### Task directions
Please retype every line of the records below, keeping each line's wording, spelling, punctuation, and order unchanged.

[Material for the task — start]

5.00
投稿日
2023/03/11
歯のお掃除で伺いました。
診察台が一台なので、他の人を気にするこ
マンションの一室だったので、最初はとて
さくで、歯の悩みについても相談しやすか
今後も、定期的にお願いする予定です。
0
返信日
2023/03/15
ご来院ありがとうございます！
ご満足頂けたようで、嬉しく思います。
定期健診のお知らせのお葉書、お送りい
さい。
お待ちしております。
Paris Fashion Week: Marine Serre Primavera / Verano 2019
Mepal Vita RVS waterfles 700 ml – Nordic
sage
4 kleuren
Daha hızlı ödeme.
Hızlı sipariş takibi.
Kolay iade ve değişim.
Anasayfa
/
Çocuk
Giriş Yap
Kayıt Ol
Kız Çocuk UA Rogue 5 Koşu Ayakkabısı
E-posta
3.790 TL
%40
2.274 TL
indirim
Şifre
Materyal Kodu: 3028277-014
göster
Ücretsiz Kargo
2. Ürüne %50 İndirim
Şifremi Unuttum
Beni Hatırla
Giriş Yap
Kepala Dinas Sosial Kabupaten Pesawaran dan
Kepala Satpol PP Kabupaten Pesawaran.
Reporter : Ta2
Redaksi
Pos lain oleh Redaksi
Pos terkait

[Material for the task — finish]

### Answer below
5.00
投稿日
2023/03/11
歯のお掃除で伺いました。
診察台が一台なので、他の人を気にするこ
マンションの一室だったので、最初はとて
さくで、歯の悩みについても相談しやすか
今後も、定期的にお願いする予定です。
0
返信日
2023/03/15
ご来院ありがとうございます！
ご満足頂けたようで、嬉しく思います。
定期健診のお知らせのお葉書、お送りい
さい。
お待ちしております。
Paris Fashion Week: Marine Serre Primavera / Verano 2019
Mepal Vita RVS waterfles 700 ml – Nordic
sage
4 kleuren
Daha hızlı ödeme.
Hızlı sipariş takibi.
Kolay iade ve değişim.
Anasayfa
/
Çocuk
Giriş Yap
Kayıt Ol
Kız Çocuk UA Rogue 5 Koşu Ayakkabısı
E-posta
3.790 TL
%40
2.274 TL
indirim
Şifre
Materyal Kodu: 3028277-014
göster
Ücretsiz Kargo
2. Ürüne %50 İndirim
Şifremi Unuttum
Beni Hatırla
Giriş Yap
Kepala Dinas Sosial Kabupaten Pesawaran dan
Kepala Satpol PP Kabupaten Pesawaran.
Reporter : Ta2
Redaksi
Pos lain oleh Redaksi
Pos terkait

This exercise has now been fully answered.